* [Consigne] Recopiez à l'identique, dans la chronique sur le rôle de l'opposition, le passage qui s'ouvre sur les mots contenant « Dans notre chronique » et se ferme sur « lance du changement. ».

* [Texte à lire]
Par Abdeslam Seddiki.
Dans notre chronique précédente, il était question de la responsabilité du gouvernement face aux attentes des citoyens. Il s’agit dans la présente chronique d’aborder l’autre facette de la problématique, celle du rôle de l’opposition et plus précisément de la gauche qui en constitue l’ossature.
Alors que la droite, sorite victorieuse des élections, s’est montrée unie et solidaire, la gauche n’a pas suffisamment émergé, pour constituer une véritable force pour devenir le fer de lance du changement.

* [Données fournies]
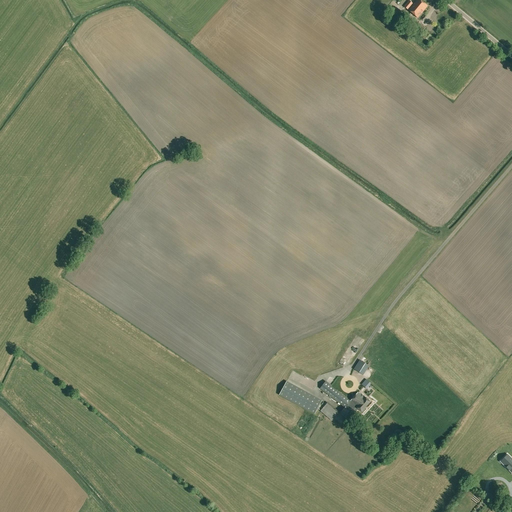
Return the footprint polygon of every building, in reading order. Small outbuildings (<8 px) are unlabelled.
[(408,10),(418,18),(428,6),(420,0),(416,0),(413,4),(409,0),(404,6),(408,10)] [(392,19),(396,24),(398,22),(399,24),(405,20),(399,12),(394,7),(389,11),(394,17),(392,19)] [(415,27),(421,32),(425,27),(419,22),(415,27)] [(363,375),(369,366),(368,365),(363,362),(360,360),(354,369),(363,375)] [(340,413),(348,419),(354,412),(354,413),(358,409),(361,412),(370,401),(366,397),(365,398),(362,395),(362,396),(358,393),(338,376),(331,385),(326,381),(321,388),(345,408),(340,413)] [(361,384),(367,389),(371,383),(366,379),(361,384)] [(279,395),(306,410),(315,414),(322,400),(287,381),(279,395)] [(320,411),(331,421),(339,412),(328,402),(320,411)] [(511,459),(507,455),(502,460),(508,465),(506,467),(511,472),(511,459)]
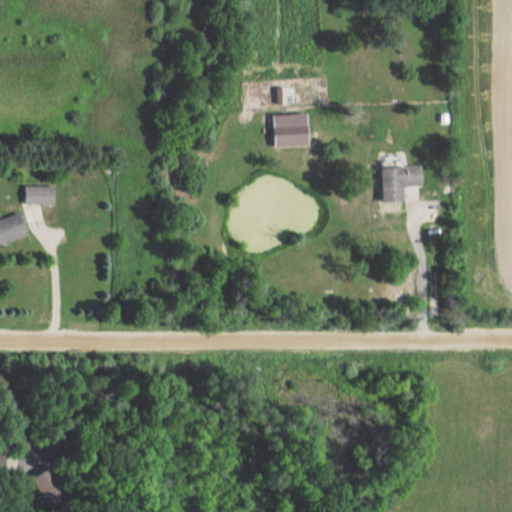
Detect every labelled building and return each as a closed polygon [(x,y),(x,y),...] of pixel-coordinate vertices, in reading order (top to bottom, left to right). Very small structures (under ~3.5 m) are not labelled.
[(277,114),(277,147),(311,147),(311,114),(277,114)] [(420,166),(382,166),(382,202),(420,202),(420,166)] [(55,185),(25,185),(25,203),(55,203),(55,185)] [(0,244),(29,235),(22,212),(0,219),(0,244)] [(9,451),(0,450),(0,472),(9,472),(9,451)]
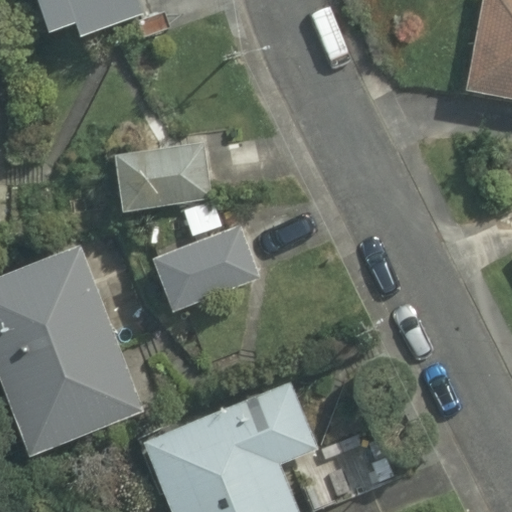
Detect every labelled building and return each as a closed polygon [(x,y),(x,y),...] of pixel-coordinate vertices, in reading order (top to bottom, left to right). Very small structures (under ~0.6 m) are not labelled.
[(138,0),(36,0),(46,27),(74,17),(79,32),(142,11),(138,0)] [(511,0),(480,0),(464,90),(511,99),(511,0)] [(114,152),(121,208),(210,197),(202,140),(114,152)] [(152,257),(171,308),(259,276),(240,224),(152,257)] [(79,243),(0,272),(0,381),(27,453),(142,409),(79,243)] [(289,380),(142,438),(171,511),(299,511),(279,461),(316,447),(289,380)]
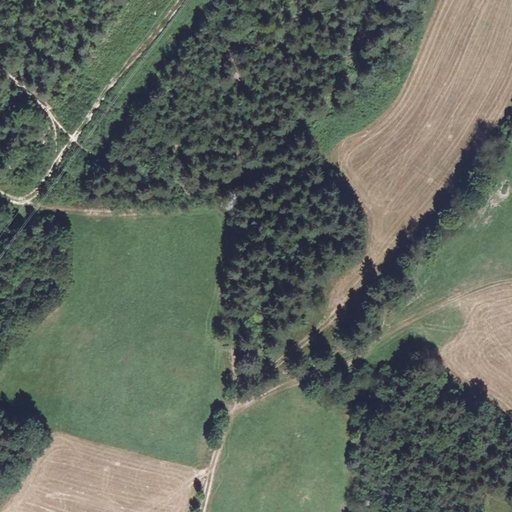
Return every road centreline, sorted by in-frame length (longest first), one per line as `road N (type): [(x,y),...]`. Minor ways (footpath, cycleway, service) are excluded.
road 1 (track): [(16,201),(38,189),(109,84),(181,0)]
road 2 (track): [(511,143),(412,268),(370,340)]
road 3 (track): [(0,193),(78,212),(212,214)]
road 4 (track): [(370,340),(237,405)]
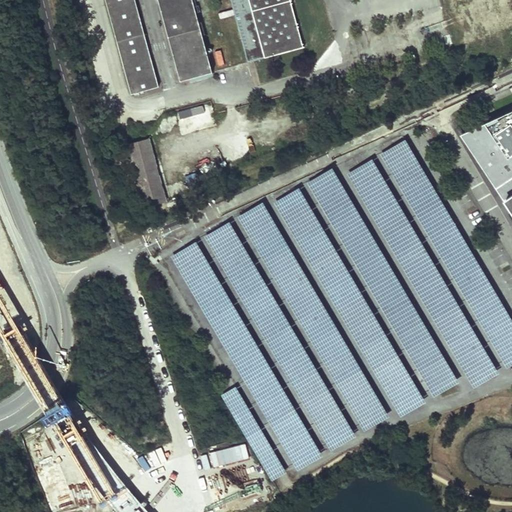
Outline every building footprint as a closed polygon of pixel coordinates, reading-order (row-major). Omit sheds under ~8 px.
[(135,0),(105,0),(130,95),(159,88),(135,0)] [(158,0),(180,82),(213,72),(193,1),(192,0),(158,0)] [(231,0),(249,62),(305,47),(291,0),(231,0)] [(358,96),(356,87),(348,90),(350,97),(352,96),(352,98),(358,96)] [(192,127),(212,123),(208,104),(188,109),(192,127)] [(511,104),(455,131),(511,218),(511,104)] [(148,139),(126,146),(143,210),(165,203),(148,139)]
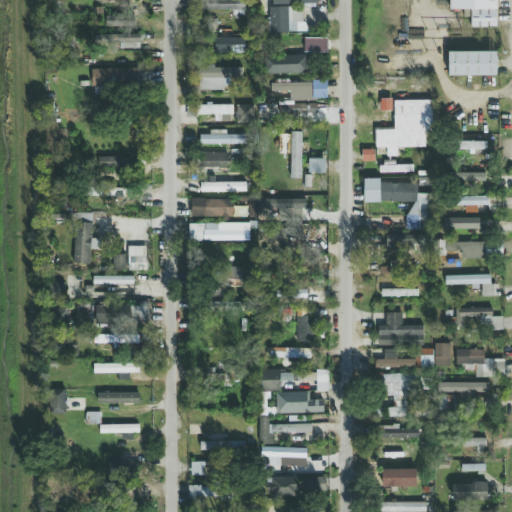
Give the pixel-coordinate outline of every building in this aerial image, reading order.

* [Réponse]
Dans notre chronique précédente, il était question de la responsabilité du gouvernement face aux attentes des citoyens. Il s’agit dans la présente chronique d’aborder l’autre facette de la problématique, celle du rôle de l’opposition et plus précisément de la gauche qui en constitue l’ossature.
Alors que la droite, sorite victorieuse des élections, s’est montrée unie et solidaire, la gauche n’a pas suffisamment émergé, pour constituer une véritable force pour devenir le fer de lance du changement.